Recently one of Bordeaux's more colourful wine producers lifted the lid on how a bottle of wine bought for £1 from a cooperative producer ends up costing £14 or £15 in a UK restaurant.
In a bid to highlight the detrimental impact a recent duty rise is having on the wine trade, Gavin Quinney, the owner of Château Bauduc, set out exactly who gets what out of the £14 you pay for a bottle of house wine.
The figures will certainly surprise many regular restaurant goers, or home wine buyers. After storage and distribution costs are deducted, the restaurant and wine merchant have added their mark-up - and more importantly the government has taken its duty and VAT - only £1 is left to pay the producer who worked all year to make and bottle the wine.
Quinney claims the increase in duty on wine - now makes the UK easiley the most expensive place in Europe to buy wine. "The pound has slumped against the euro while the cost of wine at source, the glass to make the bottles and fuel prices have all shot up - and the government added further duty when prices were already under [this] huge pressure."
It is widely expected that the chancellor will put at least 10p on a bottle of wine in the forthcoming budget.

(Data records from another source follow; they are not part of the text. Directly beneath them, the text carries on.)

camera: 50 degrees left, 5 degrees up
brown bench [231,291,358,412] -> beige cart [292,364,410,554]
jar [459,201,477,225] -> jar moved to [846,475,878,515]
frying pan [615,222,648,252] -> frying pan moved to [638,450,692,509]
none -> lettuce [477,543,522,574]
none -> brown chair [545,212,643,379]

"Duty on a bottle of wine is now £1.61, with VAT on the duty as well as the wine. There is no duty at all in Italy, Spain and Germany, while France fleeces its "citoyens" for all of 2p a bottle. If you think that at least £2 of each bottle of wine being sold in the UK is now tax, this leaves very little margin for the maker."
He suggests that if there were no UK duty, and if the wine merchant and the restaurant were to make the same percentage margin, the price of the wine - either at retail price or in the restaurant - would be halved.

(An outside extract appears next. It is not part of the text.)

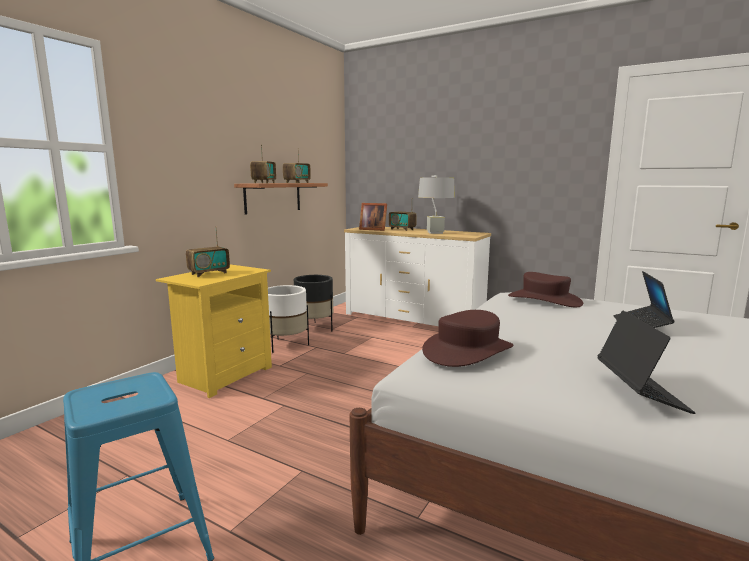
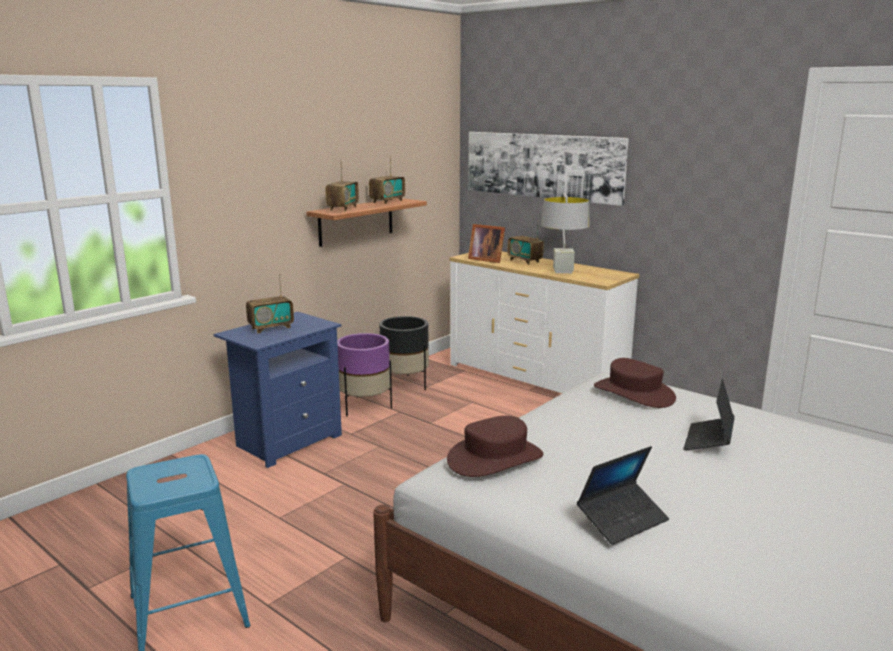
camera: 10 degrees right, 5 degrees up
yellow nightstand [156,264,272,398] -> blue nightstand [214,312,342,468]
white planter [268,285,309,353] -> purple planter [337,333,392,416]
laptop [597,311,696,414] -> laptop turned 45 degrees clockwise [577,446,669,545]
none -> picture [468,132,629,206]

"That's why wine served in Europe, at this level, is often a fraction of the UK price. The UK has long had a vibrant wine sector which is going to be under threat unless Darling rethinks this crazy taxation policy," he warns.
Another man who has noticed the impact recent price increases have had on the wine trade is Richard Siddle. The editor of Harpers, the trade magazine for wine retailers, says the industry was working on tiny margins and now it's suffering even more.
"The slide of the pound against the euro and the duty increases have been the final nail in the coffin. If you go down the aisles in the supermarkets you will think the 14p duty increase has been largely lost in the system. However, supermarkets still see cheap alcohol as a way of bringing customers through the doors, as long as the government lets them get away with it," he says.
"They are very clever at giving the impression prices haven't risen but, away from the brand names that continue to be discounted, prices are on the up."
The Guardian's wine critic, Victoria Moore, says the duty rise and pound shift has left bargain hunters looking at an ever-decreasing stock to pick from.
"Finding good wines under £5 is beginning to get harder. Competition, shoppers' reluctance to spend much, and supermarket tactics in persuading producers to accept smaller and smaller margins have until recently kept prices right down, even as duty rose," she says.
"In the past, supermarkets tended to absorb duty hikes (or at least force the poor wine producers to do so, thus safeguarding their own profits) but this year 14p a bottle has often proved tricky to magic away.
"I've seen some £5 wines go up to £6 as retailers, forced at last to lift prices, sighed with relief and took the decision to claw back some of the money they were losing thanks to the strength of the euro and inflation."
She maintains the best overall value is to be had when spending between £6 and £9. "This is the point at which an appreciable slice of your money goes into the actual wine," she says.